Submissive Women And the Trust Issue

Trust is a key issue with submissive women. If they're to go with you to either your place or a hotel and then allow you to take control of them - they simply have to trust you.

For this reason your first face-to-face meeting will be very important. Many submissive women enjoy bondage - they find the thought of being restrained highly sexually stimulating. They may enjoy being handcuffed, tied up or blindfolded but it's easy to see why they'll need to have trust in you before they'll allow themselves to abandon control.

During your first meeting just be yourself. Always tell the truth. First, tell them you're a "nut" about your health so are very, very careful about taking risks. They'll want to hear that. 

Second, tell them that you're not into anything extreme and that in the normal day to day world you're really a very nice guy. Don't even bring up controversial or offensive subjects. Let her do most of the talking.

Third, even if you've never had a sexual experience with a submissive woman before, you'll need to lie a bit here and claim that you're experienced. Submissive women insist that a man have some background with other submissive women. It's a must. It's kind of like becoming a brain surgeon. You can't become a brain surgeon at a large hospital until you've completed several hundred such operations. But how can you get the experience if they won't let you operate? it's the same thing here. No submissive woman wants to train you - they want you to do the training. So you're forced to tell a small lie.

Fourth, tell them you promise to respect their limits. This is a key thing they will want to hear. Ask for their limits and nod as they read off their list. Remember them carefully.

Fifth, don't be a tightwad. I've had a dozen submissive women tell me how much it pisses them off when a new man they meet asks them to share the cost of a hotel room. Due to the economic crisis hotel room rates have been declining substantially. Don't mention money at all during your meeting or they'll right you off as a broke loser. And if you use a hotel, be sure it's decent, not one of those cockroach infested cheap motels. Women hate cheapskates too.

Sixth, tell them that you insist that they make a "safe call". A safe call is a telephone call they arrange to make to a friend (usually a girlfriend) during your hotel scene. They instruct the friend that if they don't call at a certain time on a certain evening (timed to fall in the middle of your hotel scene), they're to call the police for assistance.

Insist that they set up a safe call. Most will thank you for your concern and then not bother to set up the call. This is how it usually goes. But if they do make the call - be VERY sure that call gets made! Some submissive women will set up a safe call during the first scene only. After that they'll drop it.

This can be a problem. You'll find that once you get involved in your scene and are sexually aroused - time flies and it's extremely easy to forget all about the call. If you have an alarm watch - use it to be sure that call gets made.
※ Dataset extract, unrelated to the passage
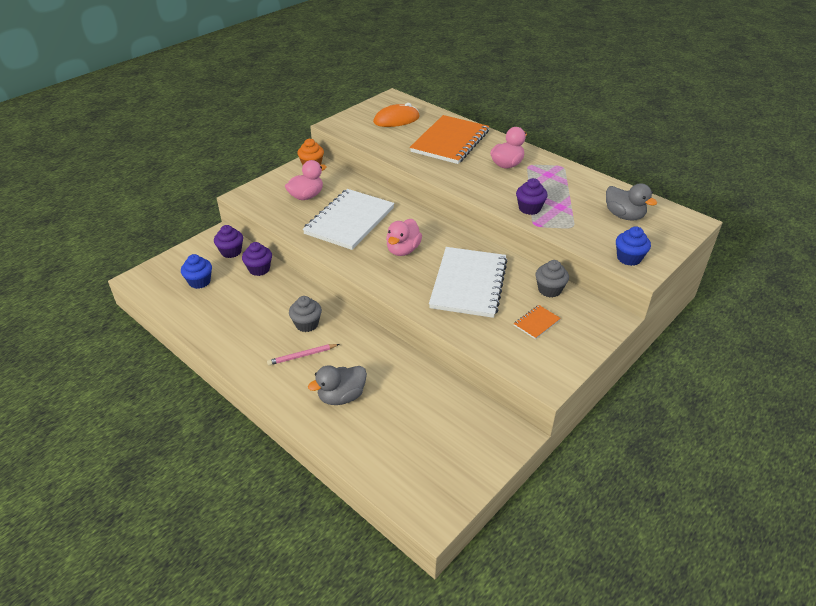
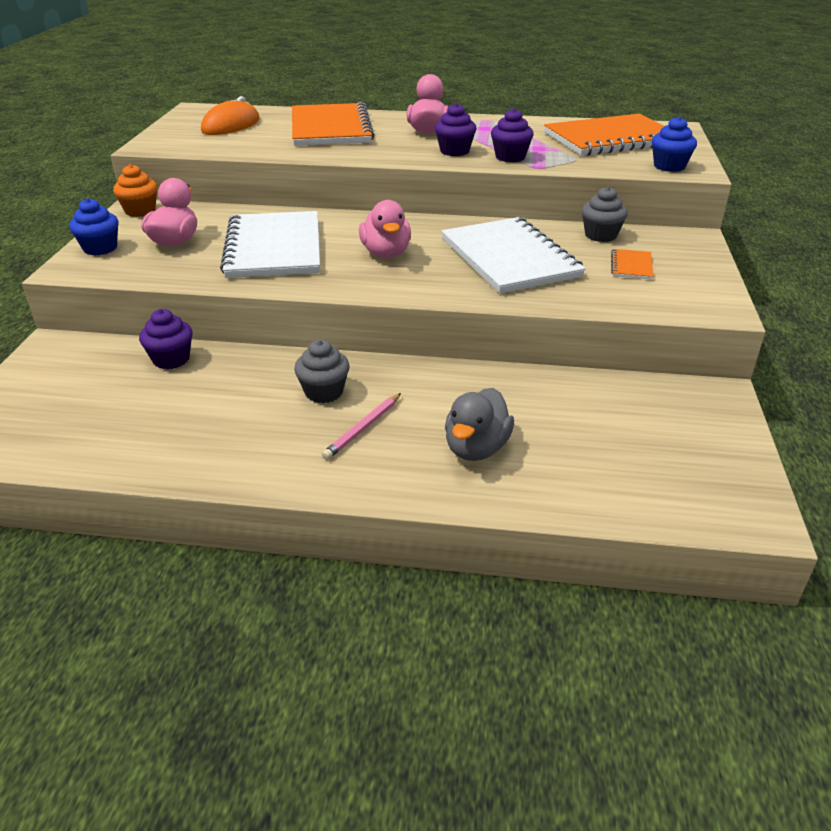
camera: 35 degrees left, 5 degrees down
blue cupcake [181,254,212,289] -> blue cupcake moved to [69,198,119,255]
purple cupcake [214,225,243,258] -> purple cupcake moved to [435,103,476,156]
grey duck [606,183,657,221] -> orange notebook [544,114,664,156]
During your pre-scene first meeting she will lay out the activities she enjoys and those she wants to avoid. She sets the parameters within which you will run the show. Once the scene gets going and you both are involved - you're completely in charge.

Once additional note. Many submissive women enjoy having their hands and arms restrained. You can buy a good-quality pair of police type handcuffs on eBay for around twenty bucks. But here's a tip. You can buy a cheaper pair of "play" toy handcuffs that are covered with fuzzy blue or red felt. Since they're play handcuffs, they have a little release lever on them with which the wearer can use to quickly and easily escape them.

I like to bring these play cuffs out the first time I have a scene with a new lady. Since they don't yet trust me enough to allow me to use the police-quality handcuffs, the play cuffs are ideal. They allow you to cuff her and you'll both enjoy the restraint without her having to trust you completely. Most submissive women enjoy my consideration for her comfort.